• _YANG HARUS DIKERJAKAN_: Menurut berita tentang tambang di NTB, dari lima tambang yang disetop, perusahaan mana yang sudah mendapat izin operasional kembali?

• _TEKS SUMBER_:
________

Mataram (globalfmlombok.com) – Setelah sempat disetop oleh Menteri Energi dan Sumber Daya Mineral (ESDM), dua perusahaan tambang di NTB kini memenuhi persyaratan agar memperolah izin operasional. Satu di antaranya telah menyelesaikan kewajiban administrasi, sementara lainnya masih berproses memenuhi persyaratan untuk pencabutan status suspend dari pemerintah pusat.
Kepala Dinas Energi dan Sumber Daya Mineral (ESDM) NTB, Samsudin mengatakan, sebanyak lima tambang yang disetop operasionalnya oleh Menteri ESDM. Mereka adalah PT Anugrah Mitra Graha (AMG), PT Bintang Bulaeng Perkasa, PT Indotan Lombok Barat Bangkit, PT Sumbawa Jutaraya, dan PT Tambang Sukses Sakti.
Dari kelima tambang itu, satu sudah mendapatkan izin operasional kembali, yaitu PT Sumbawa Jutaraya (SJR) yang beroperasi di Kecamatan Ropang, Sumbawa.
“Ini salah satu yang kena suspend kemarin. Dari lima yang disetop, sekarang ada dua atau tiga yang masih proses. Kalau PT TNR sudah selesai bayar semua kewajiban, makanya bisa langsung beraktivitas lagi,” ujarnya, Selasa, 4 November 2025.
Sementara, dua perusahaan yang kini tengah mengurus izin agar mendapat izin operasional adalah PT Indotan dan PT AMG. Keduanya telah berkoordinasi dengan pemerintah pusat untuk memenuhi seluruh persyaratan administrasi dan teknis sesuai ketentuan perundang-undangan.

________

• _DATA YANG DIBERIKAN_:
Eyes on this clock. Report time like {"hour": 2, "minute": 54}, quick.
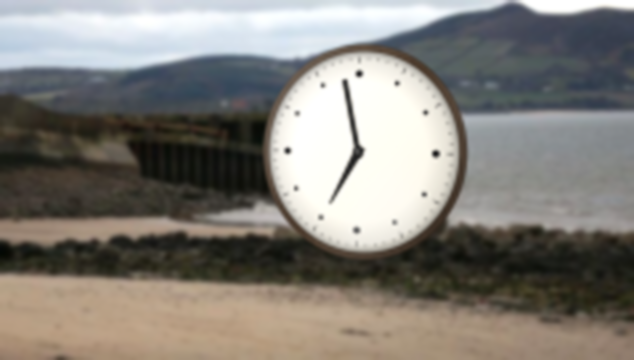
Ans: {"hour": 6, "minute": 58}
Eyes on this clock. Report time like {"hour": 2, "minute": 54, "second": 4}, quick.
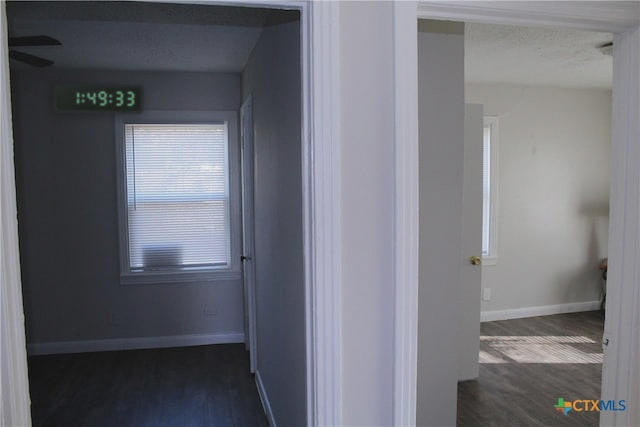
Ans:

________

• _JAWABAN LENGKAP_: PT Sumbawa Jutaraya (SJR), yang beroperasi di Kecamatan Ropang, Sumbawa.